Up to 500g of prepared raw seafood (I used 2 handfuls of Mussels, 6 large prawns, heads off, peeled and deveined, 3 small calamari, cut into rings, check the tentacles for a small bone and chop out, a handful of prepared cockles if available)
200g spaghetti or linguine
50ml white wine
250g cherry tomatoes (vine and flavoursome as possible)
2 garlic cloves, chopped
1 large tbsp of chopped parsley
Pinch of chilli flakes (optional)
Salt and pepper
- Prepare the mussels (*1) and place in a hot pan and throw in the wine and put the lid on. Cook on a high heat for 3-4 minutes, shaking regularly until the mussels are open. Discard any unopened mussels. Place a colander over a bowl, tip the mussels into the colander and keep the cooking juices in the bowl. Place a lid on top to keep the mussels warm.

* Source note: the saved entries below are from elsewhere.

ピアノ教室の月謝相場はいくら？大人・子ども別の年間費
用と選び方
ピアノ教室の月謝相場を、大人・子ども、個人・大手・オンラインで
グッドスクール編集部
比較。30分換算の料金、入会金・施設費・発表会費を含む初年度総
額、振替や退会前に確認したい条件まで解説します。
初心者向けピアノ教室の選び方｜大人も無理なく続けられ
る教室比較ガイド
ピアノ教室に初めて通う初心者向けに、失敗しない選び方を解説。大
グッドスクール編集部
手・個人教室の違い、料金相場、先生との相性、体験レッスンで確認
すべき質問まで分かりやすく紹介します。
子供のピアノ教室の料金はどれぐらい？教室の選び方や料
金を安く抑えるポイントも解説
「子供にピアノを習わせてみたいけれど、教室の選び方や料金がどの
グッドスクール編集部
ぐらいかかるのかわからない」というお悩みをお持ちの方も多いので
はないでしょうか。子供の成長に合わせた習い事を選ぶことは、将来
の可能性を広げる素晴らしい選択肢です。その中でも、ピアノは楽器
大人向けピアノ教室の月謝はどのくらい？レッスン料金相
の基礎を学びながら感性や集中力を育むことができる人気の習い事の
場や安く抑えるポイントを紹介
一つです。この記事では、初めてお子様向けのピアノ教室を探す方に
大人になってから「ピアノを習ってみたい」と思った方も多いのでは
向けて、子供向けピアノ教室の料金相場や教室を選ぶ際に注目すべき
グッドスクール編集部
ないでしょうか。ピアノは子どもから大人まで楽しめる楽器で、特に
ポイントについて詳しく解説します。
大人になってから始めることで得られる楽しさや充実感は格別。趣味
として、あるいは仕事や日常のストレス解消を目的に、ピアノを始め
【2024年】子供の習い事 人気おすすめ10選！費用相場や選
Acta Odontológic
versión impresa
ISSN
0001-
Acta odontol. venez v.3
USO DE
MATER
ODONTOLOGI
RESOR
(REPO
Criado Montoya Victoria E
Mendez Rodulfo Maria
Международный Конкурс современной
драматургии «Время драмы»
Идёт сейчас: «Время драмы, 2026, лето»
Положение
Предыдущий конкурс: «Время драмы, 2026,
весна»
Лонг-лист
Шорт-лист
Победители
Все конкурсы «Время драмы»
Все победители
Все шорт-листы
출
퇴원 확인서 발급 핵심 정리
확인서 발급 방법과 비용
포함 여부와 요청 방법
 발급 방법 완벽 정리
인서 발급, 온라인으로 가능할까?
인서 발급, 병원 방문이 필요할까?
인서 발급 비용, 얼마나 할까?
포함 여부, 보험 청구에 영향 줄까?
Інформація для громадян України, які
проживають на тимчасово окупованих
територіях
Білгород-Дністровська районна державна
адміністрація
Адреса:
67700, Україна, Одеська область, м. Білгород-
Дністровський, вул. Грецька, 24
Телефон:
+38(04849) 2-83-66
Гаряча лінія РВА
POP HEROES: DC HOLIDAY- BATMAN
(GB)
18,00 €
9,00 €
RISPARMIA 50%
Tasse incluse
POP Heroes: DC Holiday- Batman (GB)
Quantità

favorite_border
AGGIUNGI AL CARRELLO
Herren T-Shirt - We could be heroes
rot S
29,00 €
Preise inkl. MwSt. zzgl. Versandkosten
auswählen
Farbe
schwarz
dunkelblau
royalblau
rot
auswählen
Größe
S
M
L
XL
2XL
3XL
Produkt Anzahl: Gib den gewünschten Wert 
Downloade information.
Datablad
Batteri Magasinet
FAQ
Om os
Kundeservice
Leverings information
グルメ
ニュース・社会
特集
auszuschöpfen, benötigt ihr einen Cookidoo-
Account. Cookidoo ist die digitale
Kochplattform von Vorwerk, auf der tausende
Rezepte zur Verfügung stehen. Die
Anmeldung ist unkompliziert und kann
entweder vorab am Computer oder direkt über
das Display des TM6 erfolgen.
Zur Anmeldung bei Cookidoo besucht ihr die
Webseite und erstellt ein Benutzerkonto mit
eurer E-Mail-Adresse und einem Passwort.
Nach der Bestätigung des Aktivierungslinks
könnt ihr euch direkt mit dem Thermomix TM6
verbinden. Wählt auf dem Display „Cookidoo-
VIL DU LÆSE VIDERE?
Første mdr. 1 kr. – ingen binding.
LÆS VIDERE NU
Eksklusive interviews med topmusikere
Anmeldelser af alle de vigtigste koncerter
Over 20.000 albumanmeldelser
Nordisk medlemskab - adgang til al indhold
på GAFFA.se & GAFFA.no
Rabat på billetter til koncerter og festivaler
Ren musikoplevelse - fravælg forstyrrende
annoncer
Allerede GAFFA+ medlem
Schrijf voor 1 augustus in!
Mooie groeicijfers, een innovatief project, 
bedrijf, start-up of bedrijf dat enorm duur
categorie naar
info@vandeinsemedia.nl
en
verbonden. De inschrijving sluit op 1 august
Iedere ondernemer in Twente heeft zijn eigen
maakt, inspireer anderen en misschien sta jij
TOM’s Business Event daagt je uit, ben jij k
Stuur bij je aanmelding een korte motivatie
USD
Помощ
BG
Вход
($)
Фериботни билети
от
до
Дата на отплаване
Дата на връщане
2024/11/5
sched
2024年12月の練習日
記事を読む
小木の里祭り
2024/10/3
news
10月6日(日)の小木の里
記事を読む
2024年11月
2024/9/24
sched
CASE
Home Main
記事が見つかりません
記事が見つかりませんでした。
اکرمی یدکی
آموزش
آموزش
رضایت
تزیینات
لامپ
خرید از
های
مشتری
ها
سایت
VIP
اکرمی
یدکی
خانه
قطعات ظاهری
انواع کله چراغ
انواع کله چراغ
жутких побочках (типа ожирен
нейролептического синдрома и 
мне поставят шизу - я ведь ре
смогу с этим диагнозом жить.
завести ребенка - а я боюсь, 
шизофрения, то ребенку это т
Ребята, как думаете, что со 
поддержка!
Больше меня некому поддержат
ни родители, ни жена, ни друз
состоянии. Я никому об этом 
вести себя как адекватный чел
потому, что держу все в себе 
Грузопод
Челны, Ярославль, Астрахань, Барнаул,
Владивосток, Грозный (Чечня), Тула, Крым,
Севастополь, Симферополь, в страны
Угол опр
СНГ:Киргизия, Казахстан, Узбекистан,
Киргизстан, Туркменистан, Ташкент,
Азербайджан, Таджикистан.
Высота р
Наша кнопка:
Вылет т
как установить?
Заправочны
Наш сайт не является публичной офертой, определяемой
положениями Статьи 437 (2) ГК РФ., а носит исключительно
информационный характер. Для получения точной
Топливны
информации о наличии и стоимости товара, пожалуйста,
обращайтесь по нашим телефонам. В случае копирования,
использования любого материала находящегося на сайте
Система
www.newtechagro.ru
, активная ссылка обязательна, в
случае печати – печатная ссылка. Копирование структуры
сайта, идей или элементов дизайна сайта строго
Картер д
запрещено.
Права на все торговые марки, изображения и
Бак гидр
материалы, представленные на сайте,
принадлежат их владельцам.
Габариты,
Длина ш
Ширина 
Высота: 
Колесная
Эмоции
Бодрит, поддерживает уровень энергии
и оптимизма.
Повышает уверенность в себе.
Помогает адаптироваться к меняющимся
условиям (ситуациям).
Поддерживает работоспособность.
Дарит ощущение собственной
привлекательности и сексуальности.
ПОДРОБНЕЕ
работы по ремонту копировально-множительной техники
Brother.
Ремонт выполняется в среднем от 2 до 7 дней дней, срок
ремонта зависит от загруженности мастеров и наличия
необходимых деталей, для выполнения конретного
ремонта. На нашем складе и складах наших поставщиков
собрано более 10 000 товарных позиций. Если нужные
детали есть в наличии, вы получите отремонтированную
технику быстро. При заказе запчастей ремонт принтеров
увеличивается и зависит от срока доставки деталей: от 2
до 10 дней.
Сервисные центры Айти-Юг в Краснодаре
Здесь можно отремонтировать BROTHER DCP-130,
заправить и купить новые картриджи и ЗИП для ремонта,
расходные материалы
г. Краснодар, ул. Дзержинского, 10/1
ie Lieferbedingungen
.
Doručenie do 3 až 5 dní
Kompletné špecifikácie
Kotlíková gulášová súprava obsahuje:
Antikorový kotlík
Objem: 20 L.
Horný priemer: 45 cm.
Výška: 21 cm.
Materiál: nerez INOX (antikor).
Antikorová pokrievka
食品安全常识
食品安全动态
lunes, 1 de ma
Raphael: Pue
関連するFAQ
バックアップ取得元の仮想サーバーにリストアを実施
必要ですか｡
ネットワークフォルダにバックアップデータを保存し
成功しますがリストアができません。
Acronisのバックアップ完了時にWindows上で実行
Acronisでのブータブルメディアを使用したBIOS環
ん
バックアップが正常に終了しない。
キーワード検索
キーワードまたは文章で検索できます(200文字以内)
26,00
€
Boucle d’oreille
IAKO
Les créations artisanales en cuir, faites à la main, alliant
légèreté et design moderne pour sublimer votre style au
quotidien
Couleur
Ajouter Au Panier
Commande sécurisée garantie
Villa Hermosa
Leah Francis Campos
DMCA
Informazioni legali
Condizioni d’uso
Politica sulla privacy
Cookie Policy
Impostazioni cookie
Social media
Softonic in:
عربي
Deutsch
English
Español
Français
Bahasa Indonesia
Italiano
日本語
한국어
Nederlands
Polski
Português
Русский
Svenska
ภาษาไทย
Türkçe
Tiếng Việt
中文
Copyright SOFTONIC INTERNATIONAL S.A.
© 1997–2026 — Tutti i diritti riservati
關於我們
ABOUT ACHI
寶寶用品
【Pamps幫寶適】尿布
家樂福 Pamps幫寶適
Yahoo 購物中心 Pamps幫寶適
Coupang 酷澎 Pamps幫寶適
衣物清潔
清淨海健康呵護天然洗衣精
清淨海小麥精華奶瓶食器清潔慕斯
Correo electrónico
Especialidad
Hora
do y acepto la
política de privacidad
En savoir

- Cut the tomatoes in half and squeeze out the seeds and juice and then chop roughly. Bring a large pan of salted water to the boil, and add the spaghetti. Bring to a simmer and cook according to the instructions, keeping the pasta al dente.
Put 2 tablespoons of olive oil into a frying pan, and turn the heat up high. Fry the calamari, quickly for 2 minutes to try and get some colour on it. If the pan is on high, this is long enough! Take it out and place it with the mussels.
- Turn down the heat and add 1-2 more tablespoons of olive oil to the frying pan, and add the garlic into the pan and let it sizzle for a couple of minutes gently without browning. Add the chilli, if using, and tomatoes and simmer for a few minutes. Add all but the last 2 tablespoons of the cooking liquor from the mussels to the frying pan, bring to the boil and then reduce until it has a sauce-like consistency (about 5 mins). Add a splash of water if it starts to dry out. Season with pepper, it should have enough salt from the mussels but check.
- Place the prawns in the sauce to cook. Once one side is pink, turn them over to cook on the other side. If the pasta is not quite ready, take them out to hang with the other seafood, try not to overcook them.
- Once the pasta is cooked, drain and retain a tablespoon or 2 of the cooking water in the bottom of the pan. Drizzle 2-3 tablespoons of olive oil into the pasta and coat it with oil. Set the pan aside until the sauce is ready.
- Before you serve up, place the seafood (mussels in or out of the shells, however, you prefer) back into the sauce, if using cockles add them at this point (they just need warming as they are cooked already). Stir around, and then toss the pasta into the sauce, (make sure pan big enough) stir, sprinkle in parsley, check the seasoning and serve. Enjoy!
*1 To prepare the mussels, rinse them in plenty of cold water. Discard any that are open, which do not close when you tap the side where the 'hinge' is or if gently squeezed. Remove the fibrous 'beards' that are on the side of the mussel between the tightly closed shell. Scrape/knock off any barnacles from the outside of the shell and rinse the mussels again to remove any bits of shell. Store in the bottom of the fridge with a piece of damp kitchen roll over the top until ready to cook. When eating the mussels if any remain closed, discard them.